Santiago Wanderers goza de un gran presente en la Primera B. Los Caturros comparten el liderato con Cobreloa y pelean palmo a palmo por regresar a la Primera División de nuestro país. Sin embargo, en medio de su buen momento deportivo, el club podría sufrir un cambio importante a nivel institucional y cambiar de dueños antes de que termine el año.

Santiago Wanderers podría cambiar de dueños

Según reveló Radio ADN, el presidente del club, Reinaldo Sánchez, tiene negociaciones avanzadas para vender el 60% de sus acciones en el Decano a un grupo de inversores extranjeros que también incluye la participación de empresarios chilenos. La firma del acuerdo podría producirse en las próximas semanas, una vez finalizada la Copa Intercontinental Sub 20 entre el equipo porteño y el Real Madrid, programada para el sábado 19 de septiembre en el estadio Santiago Bernabéu.

El empresario microbusero lleva varios meses negociando el traspaso del porcentaje mayoritario que adquirió en agosto de 2021, cuando se convirtió en el máximo controlador del conjunto de Valparaíso.
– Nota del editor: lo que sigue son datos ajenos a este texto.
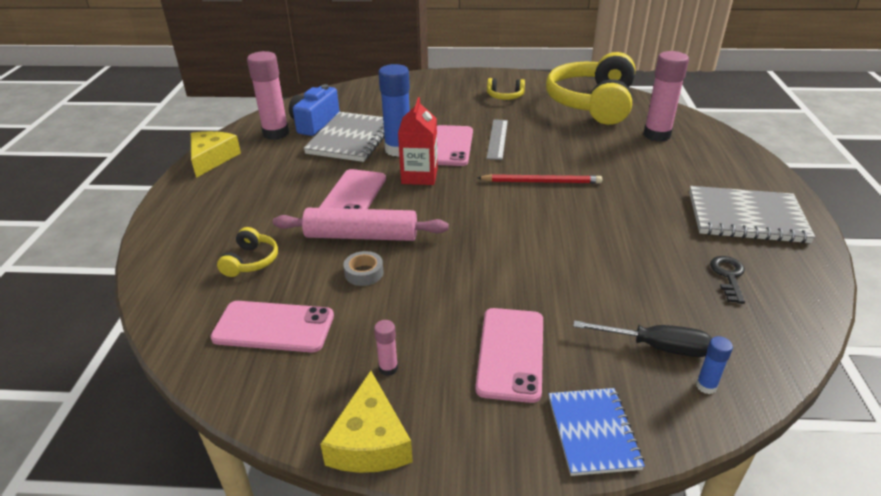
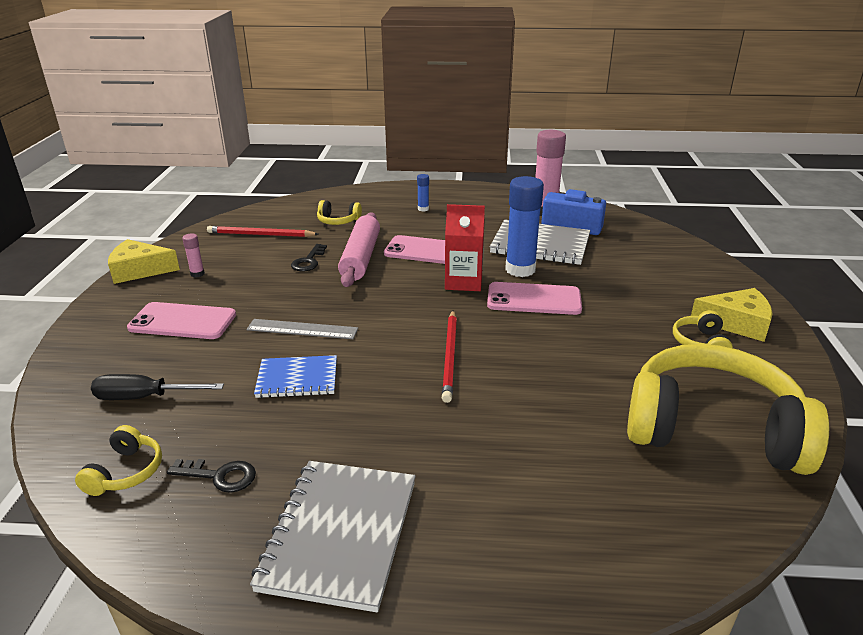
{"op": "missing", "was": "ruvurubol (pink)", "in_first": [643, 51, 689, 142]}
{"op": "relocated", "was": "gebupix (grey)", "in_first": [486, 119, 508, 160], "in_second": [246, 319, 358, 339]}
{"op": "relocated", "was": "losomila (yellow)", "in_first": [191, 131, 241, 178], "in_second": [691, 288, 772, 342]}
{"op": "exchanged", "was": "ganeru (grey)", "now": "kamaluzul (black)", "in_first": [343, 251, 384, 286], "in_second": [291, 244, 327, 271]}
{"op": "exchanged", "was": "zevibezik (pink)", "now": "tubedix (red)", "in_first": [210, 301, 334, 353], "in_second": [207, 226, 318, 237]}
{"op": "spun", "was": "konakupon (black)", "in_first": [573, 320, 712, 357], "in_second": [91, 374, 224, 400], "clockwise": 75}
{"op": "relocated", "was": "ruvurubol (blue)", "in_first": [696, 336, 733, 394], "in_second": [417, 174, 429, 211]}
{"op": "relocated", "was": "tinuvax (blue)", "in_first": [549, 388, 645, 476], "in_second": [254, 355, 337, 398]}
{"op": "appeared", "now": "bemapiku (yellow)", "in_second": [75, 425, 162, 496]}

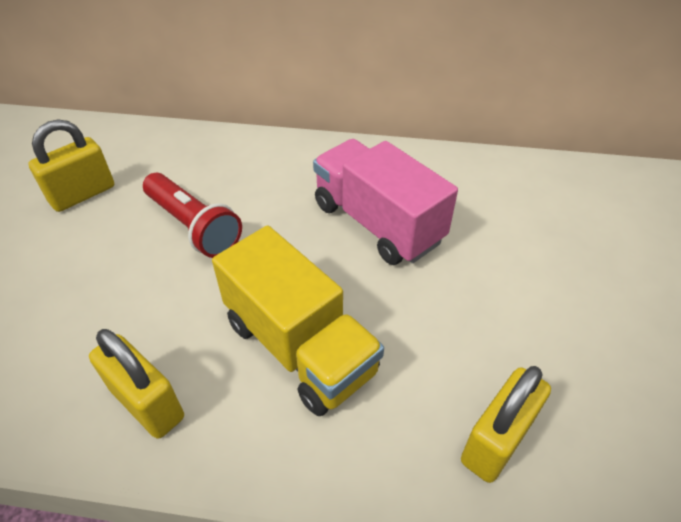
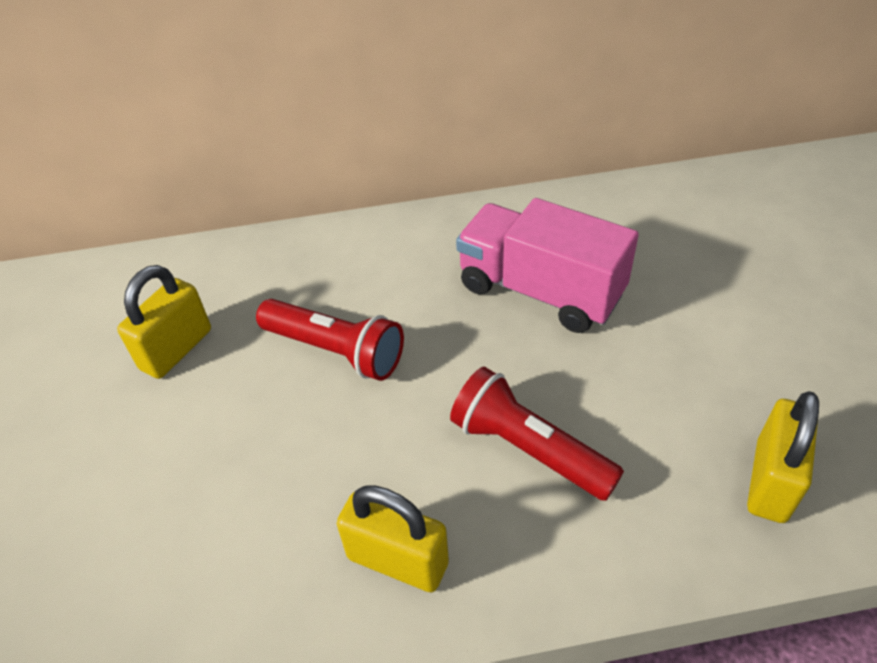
{"op": "exchanged", "was": "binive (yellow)", "now": "dutevogik (red)", "in_first": [212, 226, 384, 416], "in_second": [450, 367, 624, 501]}

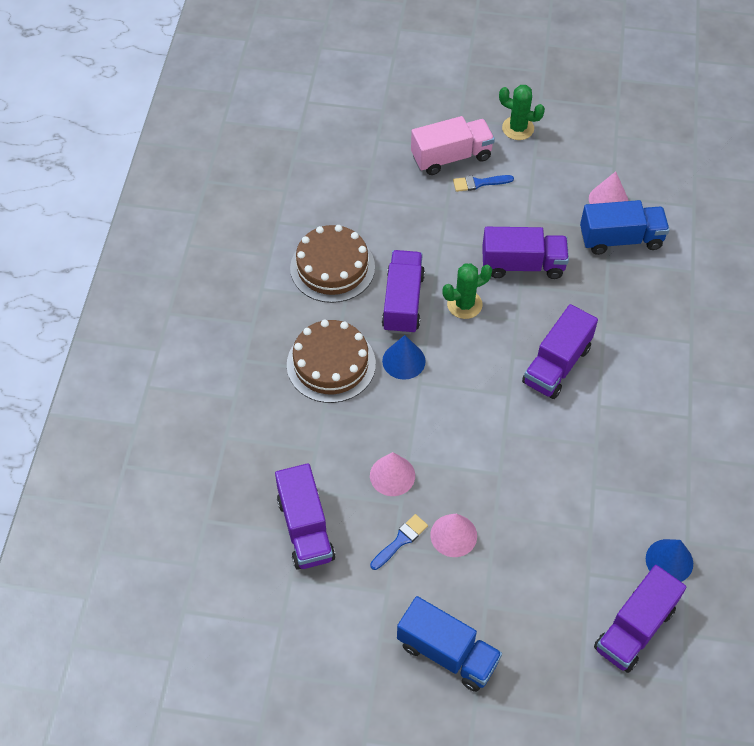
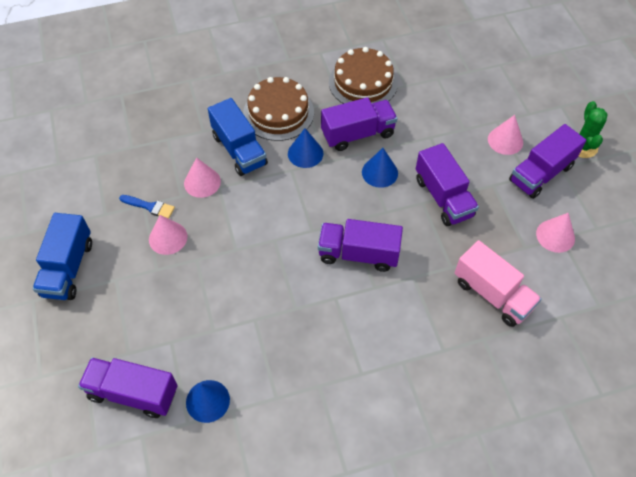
{"op": "relocated", "was": "binive (pink)", "in_first": [411, 116, 495, 175], "in_second": [454, 240, 542, 327]}
{"op": "exchanged", "was": "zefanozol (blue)", "now": "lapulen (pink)", "in_first": [453, 175, 514, 192], "in_second": [488, 115, 523, 155]}
{"op": "relocated", "was": "binive (blue)", "in_first": [580, 200, 670, 255], "in_second": [208, 98, 268, 176]}
{"op": "exchanged", "was": "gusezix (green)", "now": "lapulen (blue)", "in_first": [442, 263, 492, 319], "in_second": [362, 148, 398, 188]}
{"op": "relocated", "was": "binive (purple)", "in_first": [275, 463, 335, 570], "in_second": [509, 124, 586, 199]}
Los montos involucrados en la operación no han sido revelados hasta el momento.

De acuerdo a la citada fuente, las negociaciones están avanzadas y el plan es esperar el resultado del compromiso ante el Real Madrid para formalizar la operación. El partido Sub 20 en el Bernabéu tiene una relevancia institucional que va más allá del resultado deportivo: representa el momento de mayor exposición internacional de Wanderers en su historia reciente, y las partes habrían acordado cerrar el acuerdo una vez superado ese hito.

El momento deportivo de Santiago Wanderers

La operación llega en un momento de gran expectativa para el club. Santiago Wanderers comparte el liderato de la Primera B con Cobreloa y sueña con regresar a la Primera División después de seis años de ausencia, el período más largo sin estar en la máxima categoría del fútbol chileno en la historia del Decano.

El equipo dirigido por Francisco Palladino ha dado señales claras de ser uno de los candidatos más sólidos al ascenso directo, lo que hace que el posible cambio de control accionario llegue en un momento clave tanto deportiva como institucionalmente.

Si la operación se concreta en los plazos previstos, los nuevos controladores llegarían al club en plena lucha por el ascenso, con todos los desafíos y la presión que eso implica.